- **Extracted records**:
◆ ◆ ◆ ◆ ◆ ◆ ◆
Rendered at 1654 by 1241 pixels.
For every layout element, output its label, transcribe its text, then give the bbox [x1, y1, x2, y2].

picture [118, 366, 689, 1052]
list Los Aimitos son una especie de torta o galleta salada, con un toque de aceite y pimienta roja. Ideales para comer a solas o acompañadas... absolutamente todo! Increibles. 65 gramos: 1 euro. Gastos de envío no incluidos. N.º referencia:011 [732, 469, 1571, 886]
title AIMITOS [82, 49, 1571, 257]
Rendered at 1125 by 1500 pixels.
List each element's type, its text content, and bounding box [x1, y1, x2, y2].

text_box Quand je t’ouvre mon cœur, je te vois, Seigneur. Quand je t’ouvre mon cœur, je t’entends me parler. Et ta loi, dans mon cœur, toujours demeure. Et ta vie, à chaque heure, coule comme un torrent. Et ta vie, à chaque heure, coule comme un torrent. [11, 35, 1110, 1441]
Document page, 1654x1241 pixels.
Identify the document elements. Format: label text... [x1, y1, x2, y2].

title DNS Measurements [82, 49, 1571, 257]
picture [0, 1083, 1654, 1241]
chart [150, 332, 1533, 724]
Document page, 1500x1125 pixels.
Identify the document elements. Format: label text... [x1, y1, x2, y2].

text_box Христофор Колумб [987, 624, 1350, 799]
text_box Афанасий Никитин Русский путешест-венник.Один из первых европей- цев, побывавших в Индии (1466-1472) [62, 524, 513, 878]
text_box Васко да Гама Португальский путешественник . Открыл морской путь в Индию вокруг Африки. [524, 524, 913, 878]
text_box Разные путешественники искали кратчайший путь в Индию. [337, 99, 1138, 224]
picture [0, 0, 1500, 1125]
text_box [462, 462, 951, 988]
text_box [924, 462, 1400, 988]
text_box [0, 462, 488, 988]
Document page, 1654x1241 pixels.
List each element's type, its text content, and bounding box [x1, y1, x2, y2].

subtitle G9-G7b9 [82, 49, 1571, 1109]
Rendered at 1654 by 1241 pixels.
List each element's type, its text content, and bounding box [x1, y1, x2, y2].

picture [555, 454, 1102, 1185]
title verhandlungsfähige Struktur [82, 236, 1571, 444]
◆ ◆ ◆ ◆ ◆ ◆ ◆
- **What is asked**: Format all of the rows above as a Markdown table with the columns Line No. and Text, numbering each nonblank line in order and leaving out the blank lines.

- **Solution to the exercise**:
| Line No. | Text |
|---|---|
| 1 | Rendered at 1654 by 1241 pixels. |
| 2 | For every layout element, output its label, transcribe its text, then give the bbox [x1, y1, x2, y2]. |
| 3 | picture [118, 366, 689, 1052] |
| 4 | list Los Aimitos son una especie de torta o galleta salada, con un toque de aceite y pimienta roja. Ideales para comer a solas o acompañadas... absolutamente todo! Increibles. 65 gramos: 1 euro. Gastos de envío no incluidos. N.º referencia:011 [732, 469, 1571, 886] |
| 5 | title AIMITOS [82, 49, 1571, 257] |
| 6 | Rendered at 1125 by 1500 pixels. |
| 7 | List each element's type, its text content, and bounding box [x1, y1, x2, y2]. |
| 8 | text_box Quand je t’ouvre mon cœur, je te vois, Seigneur. Quand je t’ouvre mon cœur, je t’entends me parler. Et ta loi, dans mon cœur, toujours demeure. Et ta vie, à chaque heure, coule comme un torrent. Et ta vie, à chaque heure, coule comme un torrent. [11, 35, 1110, 1441] |
| 9 | Document page, 1654x1241 pixels. |
| 10 | Identify the document elements. Format: label text... [x1, y1, x2, y2]. |
| 11 | title DNS Measurements [82, 49, 1571, 257] |
| 12 | picture [0, 1083, 1654, 1241] |
| 13 | chart [150, 332, 1533, 724] |
| 14 | Document page, 1500x1125 pixels. |
| 15 | Identify the document elements. Format: label text... [x1, y1, x2, y2]. |
| 16 | text_box Христофор Колумб [987, 624, 1350, 799] |
| 17 | text_box Афанасий Никитин Русский путешест-венник.Один из первых европей- цев, побывавших в Индии (1466-1472) [62, 524, 513, 878] |
| 18 | text_box Васко да Гама Португальский путешественник . Открыл морской путь в Индию вокруг Африки. [524, 524, 913, 878] |
| 19 | text_box Разные путешественники искали кратчайший путь в Индию. [337, 99, 1138, 224] |
| 20 | picture [0, 0, 1500, 1125] |
| 21 | text_box [462, 462, 951, 988] |
| 22 | text_box [924, 462, 1400, 988] |
| 23 | text_box [0, 462, 488, 988] |
| 24 | Document page, 1654x1241 pixels. |
| 25 | List each element's type, its text content, and bounding box [x1, y1, x2, y2]. |
| 26 | subtitle G9-G7b9 [82, 49, 1571, 1109] |
| 27 | Rendered at 1654 by 1241 pixels. |
| 28 | List each element's type, its text content, and bounding box [x1, y1, x2, y2]. |
| 29 | picture [555, 454, 1102, 1185] |
| 30 | title verhandlungsfähige Struktur [82, 236, 1571, 444] |